A Taste of Slow

22 Feb 2008

A Taste of Slow, Australia’s major Slow Food festival, will bring the Slow philosophy to Melbourne this weekend, countering society’s frantic pace and focusing on ‘slow’ principles of food that respects tradition, communities and the environment. Now in its third edition, the festival has become one of Slow Food’s largest festivals outside Italy. This year it has been relocated to the prominent inner-city Federation Square.
The twelve-day festival begins today with an intensive weekend program of pleasure, learning and conversation concerning food: dinners, public talks, workshops, children’s activities, cooking demonstrations, films, tastings and convivial events across regional Victoria.
From food ethics to the state of modern agriculture, a series of free and compelling Spoken Word sessions will debate the future of our food. Local and international speakers will discuss global trends and local solutions, presented through the personal stories of community heroes and the reflections of writers, chefs and farmers.
Prominent Australian and International speakers include Greg Critser (author of Fat Land), Percy Schmeiser (Canadian activist for farmers’ rights), Kylie Kwong (Australian-Chinese chef and campaigner for sustainable food) and Mel Ware (Papua New Guinean elder and cultural guardian).
This year A Taste of Slow also launches a two-course film festival.

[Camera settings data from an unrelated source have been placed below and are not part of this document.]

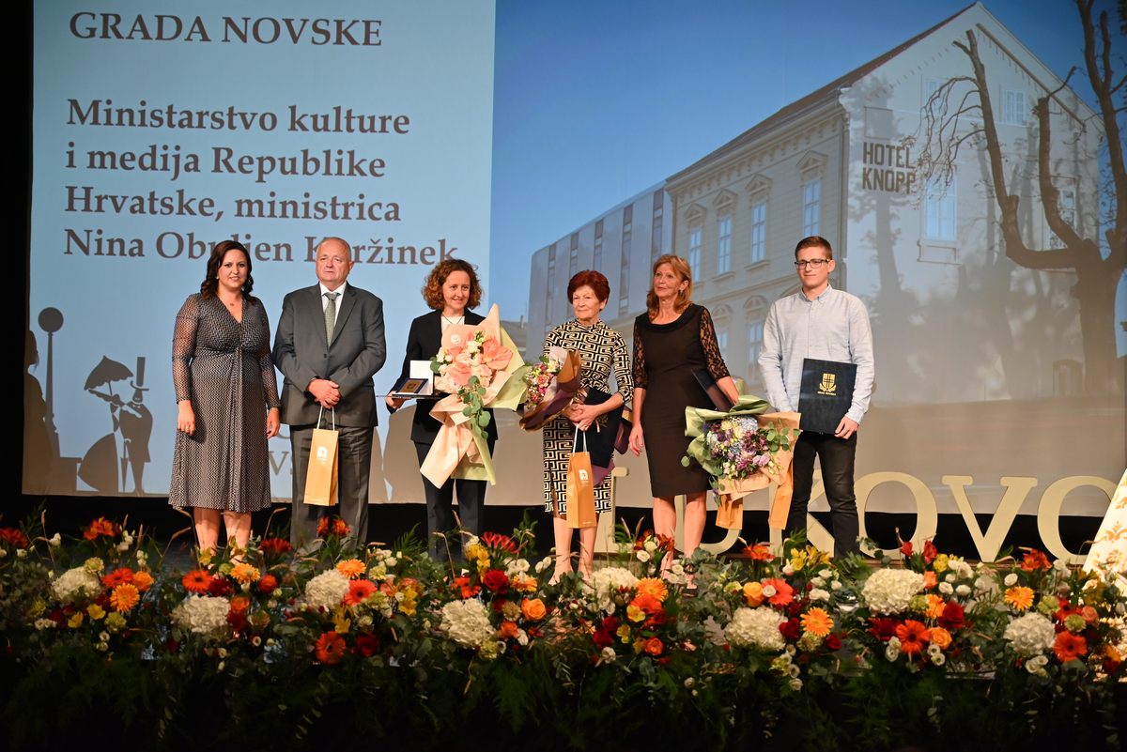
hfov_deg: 28.8
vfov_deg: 19.5
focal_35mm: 70
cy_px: 376
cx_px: 564
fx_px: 2192
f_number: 4
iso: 1100
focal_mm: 70
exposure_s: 1/125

First is Slow Shorts, a national search for the best short films expressing the Slow philosophy. Prizes will be announced during the opening night party and screening of finalists on Friday February 22.
Feast on Film offers a five-day program of feature films and documentaries from around the world, many never screened previously in Australia, recounting stories from farmers and producers and the global trends in food consumption.
In addition, this weekend visitors will have the opportunity to meet producers from around Australia at the bustling Slow Food City Marketplace, discover the nation’s indigenous food heritage at the A Taste of Slow Dinner or the Native Food Summit, learn from the cooking traditions of migrant chefs in a series of cooking demonstrations and take the kids to a Vietnamese pho soup workshop or the Young Gourmet Food Art Competition.
The festival continues with a series of regional convivia events until March 7, offering everything from an urban vegetable gardening workshop, a lunch using produce grown by school children to a winemakers’ discussion on tradition and environmental challenges and a tour of Melbourne’s best community and school gardens.